JEE Main & Advanced Sample Paper JEE Main Sample Paper-3

  • question_answer
    Area included between \[y=\frac{{{x}^{2}}}{4a}\]and \[y=\frac{8{{a}^{3}}}{{{x}^{2}}+4{{a}^{2}}}\]is

    A)  \[\frac{{{a}^{2}}}{3}(6\pi -4)\]                  
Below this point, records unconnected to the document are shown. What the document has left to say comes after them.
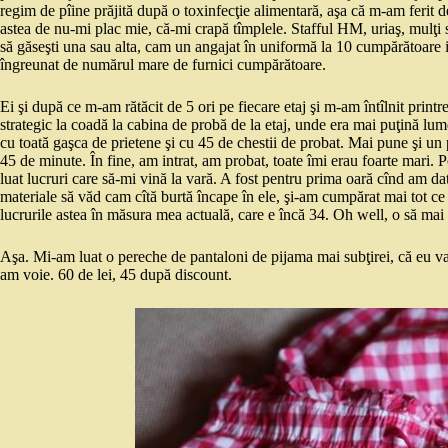
regim de pîine prăjită după o toxinfecţie alimentară, aşa că m-am ferit
astea de nu-mi plac mie, că-mi crapă tîmplele. Stafful HM, uriaş, mulţi 
să găseşti una sau alta, cam un angajat în uniformă la 10 cumpărătoare iste
îngreunat de numărul mare de furnici cumpărătoare.
Ei şi după ce m-am rătăcit de 5 ori pe fiecare etaj şi m-am întîlnit print
strategic la coadă la cabina de probă de la etaj, unde era mai puţină lum
cu toată gaşca de prietene şi cu 45 de chestii de probat. Mai pune şi un 
45 de minute. În fine, am intrat, am probat, toate îmi erau foarte mari.
luat lucruri care să-mi vină la vară. A fost pentru prima oară cînd am d
materiale să văd cam cîtă burtă încape în ele, şi-am cumpărat mai tot c
lucrurile astea în măsura mea actuală, care e încă 34. Oh well, o să mai
Aşa. Mi-am luat o pereche de pantaloni de pijama mai subţirei, că eu v
am voie. 60 de lei, 45 după discount.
    B)  \[\frac{{{a}^{2}}}{3}(4\pi +3)\]

    C)  \[\frac{{{a}^{2}}}{3}(8\pi +3)\]                 

    D)  none of these

    Correct Answer: A

    Solution :

     The curve of y (x2 + 4a2) = 8a3 is symmetrical about y-axis and cuts it at A (0,2a). Tangent at A is parallel to x-axis. x-axis is asymptote. This curve meets x2 = 4ay Where, \[\frac{{{x}^{2}}}{4a}=\frac{8{{a}^{3}}}{{{x}^{2}}+4{{a}^{2}}}\Rightarrow {{x}^{4}}+4{{a}^{2}}{{x}^{2}}-32{{a}^{4}}=0\] \[\Rightarrow \]\[({{x}^{2}}-4{{a}^{2}})({{x}^{2}}+8{{a}^{2}})=0\Rightarrow x=\pm 2a\] \[\therefore \]Required area \[=2\left[ \int_{0}^{2a}{\frac{8{{a}^{3}}}{{{x}^{2}}+4{{a}^{2}}}dx-\int_{0}^{2a}{\frac{{{x}^{2}}}{4a}}dx} \right]\] \[=\frac{{{a}^{2}}}{3}(6\pi -4).\]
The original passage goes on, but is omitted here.